Discover how to save hours of manual work by automating routine system tasks. This comprehensive guide provides ready-to-use Bash scripts with detailed explanations, practical examples, and best practices for implementing automation in your DevOps workflow.

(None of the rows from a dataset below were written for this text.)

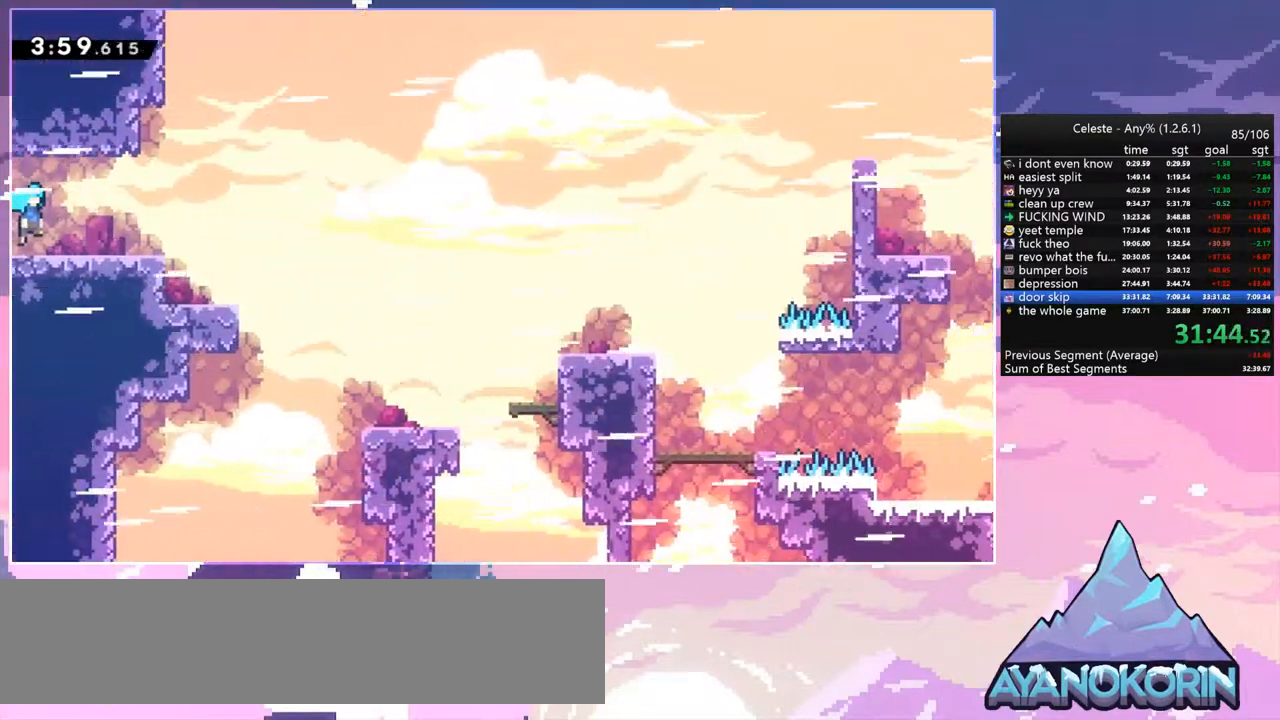
{"keys": ["down", "jump", "right"], "events": [[267, "jump", "down"], [433, "down", "down"]]}
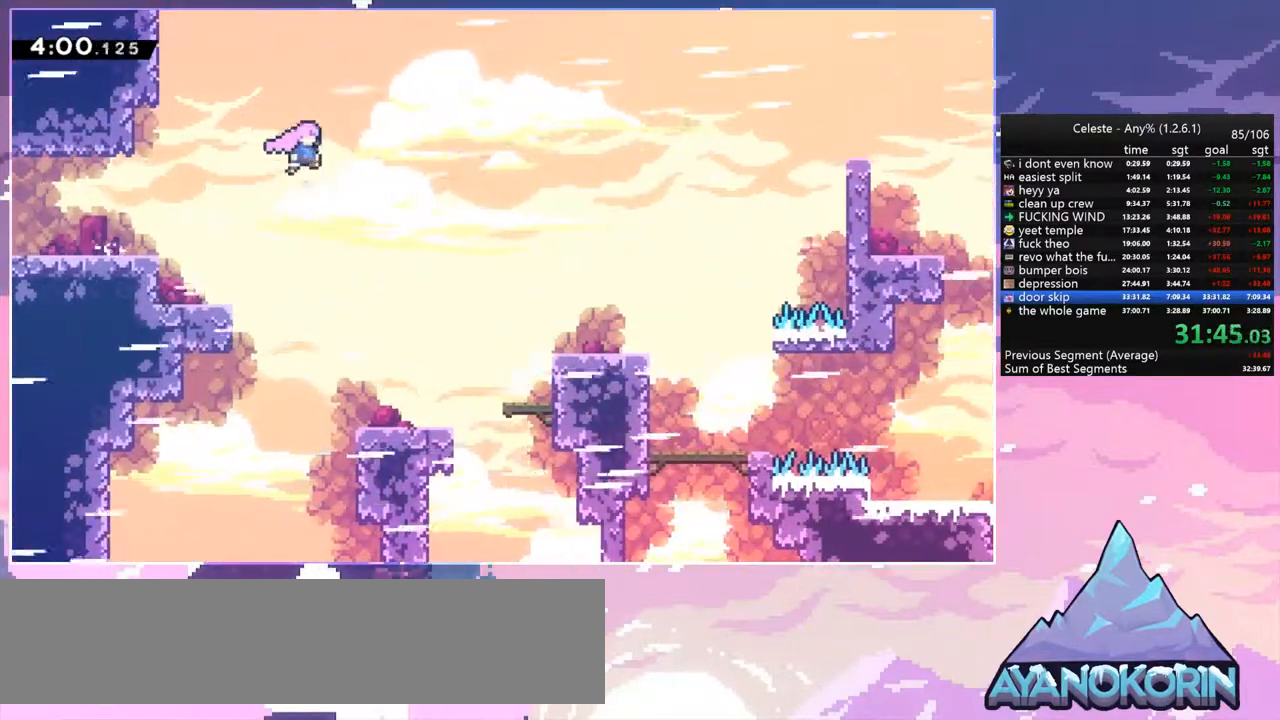
{"keys": ["jump", "right"], "events": [[33, "dash", "down"], [100, "jump", "up"], [233, "down", "up"], [267, "dash", "up"], [467, "jump", "down"]]}
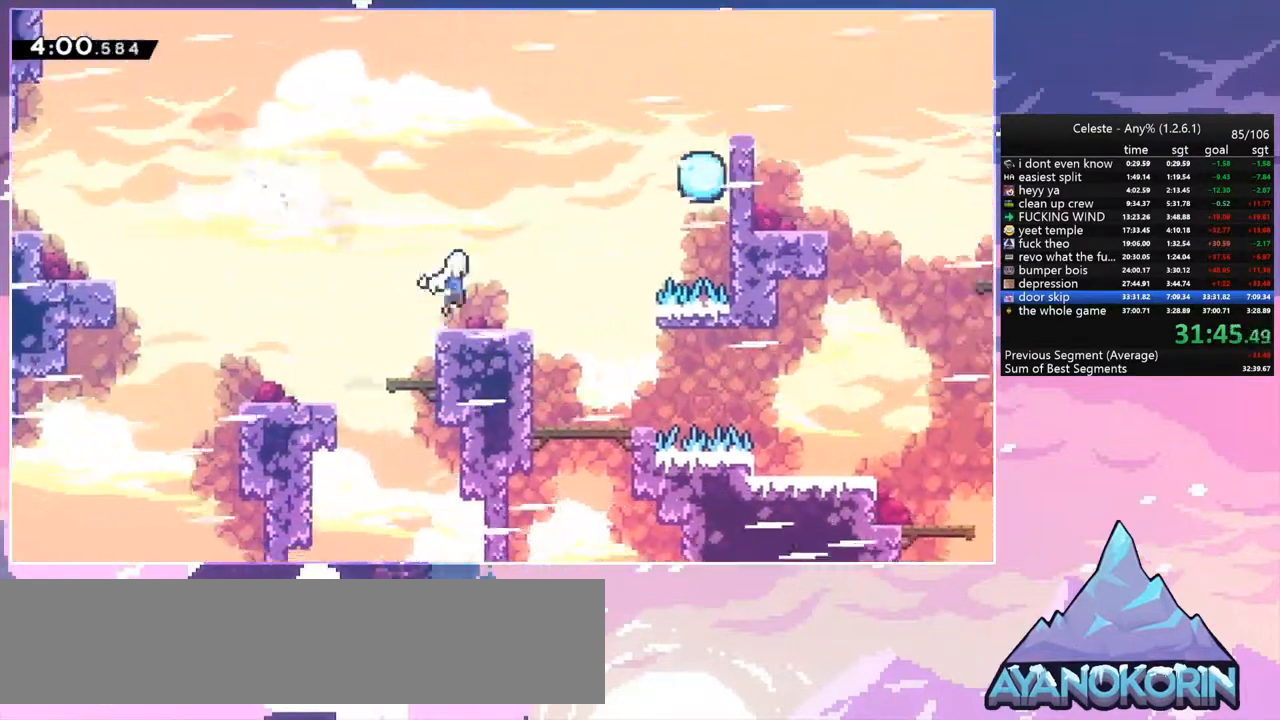
{"keys": ["dash", "down", "right"], "events": [[133, "down", "down"], [133, "jump", "up"], [200, "dash", "down"], [233, "right", "up"], [300, "dash", "up"], [433, "dash", "down"], [433, "right", "down"]]}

Why Automation Matters for DevOps
Automation is the cornerstone of modern DevOps. It transforms repetitive, error-prone manual tasks into reliable, consistent processes. Benefits include:
- Time Savings: Reclaim hours spent on routine maintenance
- Error Reduction: Eliminate human mistakes in repetitive tasks
- Consistency: Ensure identical execution every time
- Documentation: Scripts serve as living documentation
- Scalability: Manage more systems with the same effort
1. Backup Automation
Regular backups are critical for disaster recovery. Automated backups ensure consistency and reliability. A good backup strategy includes:
- Regular scheduling (daily, weekly, monthly)
- Retention policies (keep backups for specific periods)
- Verification (ensure backups are usable)
- Logging (track backup success/failure)
- Off-site storage (protect against local failures)
File System Backup Script
This script backs up important directories, compresses them, and manages retention:
#!/bin/bash
# backup-files.sh - Comprehensive file backup automation
# ================= CONFIGURATION =================
BACKUP_DIR="/backups"
SOURCE_DIRS=("/etc" "/home" "/var/www") # Directories to backup
BACKUP_NAME="backup-$(date +%Y%m%d_%H%M%S).tar.gz"
LOG_FILE="/var/log/backup.log"
RETENTION_DAYS=7 # Keep backups for 7 days
# ================= VALIDATION =================
# Check if backup directory exists and is writable
if [ ! -d "$BACKUP_DIR" ]; then
mkdir -p "$BACKUP_DIR" || {
echo "ERROR: Cannot create backup directory $BACKUP_DIR"
exit 1
}
fi
if [ ! -w "$BACKUP_DIR" ]; then
echo "ERROR: Backup directory $BACKUP_DIR is not writable"
exit 1
fi
# ================= BACKUP CREATION =================
echo "[$(date '+%Y-%m-%d %H:%M:%S')] Starting backup..." | tee -a "$LOG_FILE"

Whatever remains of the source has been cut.